Oberhauser: Sind in Frauen- und Bildungsfragen gefordert

Wien (OTS/ÖGB) - "Mit gemeinsamer Anstrengung ist uns der Kampf gegen die Finanzkrise gut gelungen. Doch die Krise ist erst dann vorbei, wenn der Arbeitsmarkt wieder in Ordnung ist", sagte Michael Häupl, Wiener Bürgermeister und SPÖ-Landesparteivorsitzender, bei der FSG-Landeskonferenz. Zwar sind in Wien viele Arbeitsplätze vorhanden, aber die Zahl der Arbeitslosen ist noch immer hoch.++++

Als ein weiteres Problem nennt Häupl die "working poor": "Viele Frauen gehen einer Vollzeitbeschäftigung nach und sind trotzdem auf Zuschüsse der Stadt angewiesen, das kann nicht unsere Zielsetzung sein." Weiters spricht sich Wiens Bürgermeister gegen die Privatisierung öffentlicher Dienstleistungen aus. "Wir haben bereits eine öffentliche Meinung. Weit über 80 Prozent der BürgerInnen sprechen sich dafür aus, dass Dienstleistungen auch in der öffentlichen Verantwortung bleiben sollen. Wer das erhalten will, der muss auch was tun und braucht eine Mehrheit."
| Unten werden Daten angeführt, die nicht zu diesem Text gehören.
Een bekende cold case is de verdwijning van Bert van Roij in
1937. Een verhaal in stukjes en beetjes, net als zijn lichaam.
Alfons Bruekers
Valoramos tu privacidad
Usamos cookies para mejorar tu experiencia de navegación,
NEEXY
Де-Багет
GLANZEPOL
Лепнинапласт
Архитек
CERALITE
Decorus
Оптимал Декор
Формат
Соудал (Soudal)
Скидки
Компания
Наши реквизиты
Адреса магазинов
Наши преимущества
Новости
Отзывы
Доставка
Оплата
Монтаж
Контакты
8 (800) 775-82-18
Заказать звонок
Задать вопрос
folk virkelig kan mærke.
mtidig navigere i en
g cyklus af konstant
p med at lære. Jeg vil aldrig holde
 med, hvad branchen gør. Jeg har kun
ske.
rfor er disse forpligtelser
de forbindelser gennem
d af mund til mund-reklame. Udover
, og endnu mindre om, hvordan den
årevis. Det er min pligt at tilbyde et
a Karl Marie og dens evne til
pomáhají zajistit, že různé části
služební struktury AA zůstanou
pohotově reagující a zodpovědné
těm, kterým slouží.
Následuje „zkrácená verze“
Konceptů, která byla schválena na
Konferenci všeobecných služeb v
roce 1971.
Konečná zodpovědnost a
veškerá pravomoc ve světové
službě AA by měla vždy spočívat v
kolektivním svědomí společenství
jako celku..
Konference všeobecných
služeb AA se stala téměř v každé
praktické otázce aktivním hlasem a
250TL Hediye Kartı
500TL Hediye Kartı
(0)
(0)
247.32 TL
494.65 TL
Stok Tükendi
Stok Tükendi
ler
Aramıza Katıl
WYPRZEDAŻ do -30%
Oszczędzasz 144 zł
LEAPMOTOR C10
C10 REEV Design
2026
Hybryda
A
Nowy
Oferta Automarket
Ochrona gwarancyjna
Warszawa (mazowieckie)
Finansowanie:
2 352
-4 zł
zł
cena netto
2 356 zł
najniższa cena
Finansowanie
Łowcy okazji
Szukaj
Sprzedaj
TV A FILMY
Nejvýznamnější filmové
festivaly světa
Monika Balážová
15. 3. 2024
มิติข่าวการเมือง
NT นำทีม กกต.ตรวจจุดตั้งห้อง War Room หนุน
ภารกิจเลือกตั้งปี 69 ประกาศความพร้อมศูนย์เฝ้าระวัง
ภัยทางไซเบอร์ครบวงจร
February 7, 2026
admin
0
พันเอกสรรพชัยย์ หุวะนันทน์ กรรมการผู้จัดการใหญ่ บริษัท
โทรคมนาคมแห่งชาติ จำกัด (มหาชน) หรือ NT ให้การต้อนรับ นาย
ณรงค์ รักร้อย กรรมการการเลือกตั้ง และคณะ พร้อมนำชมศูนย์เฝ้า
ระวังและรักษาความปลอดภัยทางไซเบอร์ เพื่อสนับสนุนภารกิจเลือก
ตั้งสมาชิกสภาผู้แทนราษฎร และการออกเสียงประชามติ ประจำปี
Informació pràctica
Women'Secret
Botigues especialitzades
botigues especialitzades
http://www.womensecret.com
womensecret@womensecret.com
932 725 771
Auch ÖGB-Vizepräsidentin Sabine Oberhauser betonte in ihrer Rede, dass die Politik vor allem in Bildungs- und Frauenfragen gefordert ist. 55 Prozent der Mädchen wären mit einer Teilzeitbeschäftigung oder auch mit einem Hausfrauenjob zufrieden, wenn der Mann genug verdient. Das besagt eine neu präsentierte Jugendstudie. "Wir müssen Frauen klar machen, dass es nicht selbstverständlich ist, dass Männer ein Leben lang bei ihnen bleiben. Wir brauchen mehr Frauen in Beschäftigung, mehr Frauen in Führungspositionen, und Frauen benötigen einen Arbeitsplatz, so wie sie ihn verdienen", so Oberhauser.